Written problem:
Carry on the article about running several headless Chrome instances behind different VPNs in Docker, beginning after its final sentence.

— Begin Passage to read —

Puppet Several Headless Chrome Instances Behind Different VPNs in Docker, No IP Leaks

Goal: On a single machine, orchestrate half a dozen or so headless Chrome instances connected to random VPNs for global web surfing and content extraction, and all with a single Docker compose file.

For my machine learning projects, I need data you just can’t buy.

This requires SPA (Single-Page App) web data extraction involving multiple clicks and page scrolling that curl can’t handle. Headless Chrome puppeted by RDP (Remote Debug Protocol) is a brilliant solution for this. I also need multiple changing IPs to avoid being soft-banned or rate-limited. To that end, I present a weekend Docker project to facilitate this research.

Chrome VPN featured

Chrome+VPN

Initially, I tried in vain to set up a network of headless Chrome containers, VPN containers, and proxies to coordinate and persist session affinity with scaling. It became convoluted quickly. A friend suggested to combine the Chrome and VPN components into a single container and scale those. That is a winning idea.

Project Objectives

  • The headless Chrome browser just works.
  • Avoid detection of a headless browser.
  • Chrome+VPN containers can be scaled.
  • If the VPN is down, all traffic is blocked.
  • WebRTC is completely blocked (no real IP leaks).
  • A single proxy delegates Chrome+VPN connections.
  • VPNs can be randomized dynamically to thousands of locations.
  • The proxy maintains session affinity.

Here are the essential Docker components.

FROM Browserless/Chrome

Browserless.io maintains a paid service for headless Chrome automation. They also open-sourced a well-maintained Ubuntu-based Docker image that just works, fonts and all. I use this as my base image.

Chrome+VPN Node Puppeteer demo on default port 3000
Chrome+VPN Node Puppeteer demo on default port 3000

FROM NordVPN

Hundreds of people have forked a version of OpenVPN for Docker, and one person forked it to work with NordVPN. That was forked again to add randomized servers and cron jobs in an Alpine Linux image. This is the fork I use to work with Chrome, but heavily modified for Ubuntu.

I used to use TorGuard, but they only have two Canadian servers and a handful of American servers. I tried to make the NordVPN image work with TorGuard, but it was by far more convenient to sign up with NordVPN with its thousands of servers. They gave me an affiliate link, so if enjoy this article, consider using my link. Thanks!

— End Passage to read —
— Begin Material —

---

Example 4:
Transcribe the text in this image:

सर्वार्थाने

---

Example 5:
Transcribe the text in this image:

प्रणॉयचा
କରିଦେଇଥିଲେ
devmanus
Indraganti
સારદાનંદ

— End Material —

Written reply:
Docker Supervisor System (S6)

S6 seems to work okay. Since this container has a few services running (Chrome, OpenVPN, cron), a supervisor tree is required to restart services or kill the container outright. I designed the container to die if the VPN fails to authenticate (bad username or password), but otherwise restart the individual services.

Docker top command on the Chrome+VPN container
Docker top command on the Chrome+VPN container

The supervisor is downloaded from GitHub, not installed via apt, so I also verify the signature of the download in the Dockerfile for safety.

Randominzing VPN Servers

You can pass in a crontab schedule to acquire a new VPN server periodically. For example, setting RECREATE_VPN_CRON=*/10 * * * * will connect to a random VPN server every 10 minutes. NordVPN has thousands of servers so it’s likely to avoid being soft-banned (though my use case is harmless).

IP Leaks and Browser Fingerprinting

WebRTC is a real-time communication protocol that effectively reveals your true IP address. A careless VPN+proxy setup may leak your real IP. This solution forces all traffic from the container through the VPN tunnel adapter. If the VPN is down or still negotiating, then traffic is blocked. Linux iptables handles this.

Additionally, care must be taken to hide the fact that the browser is headless (a bot) so the site presents the original desktop content. For example, out-of-the-box Browserless/Chrome populates the User-Agent header with “HeadlessChrome”. See below.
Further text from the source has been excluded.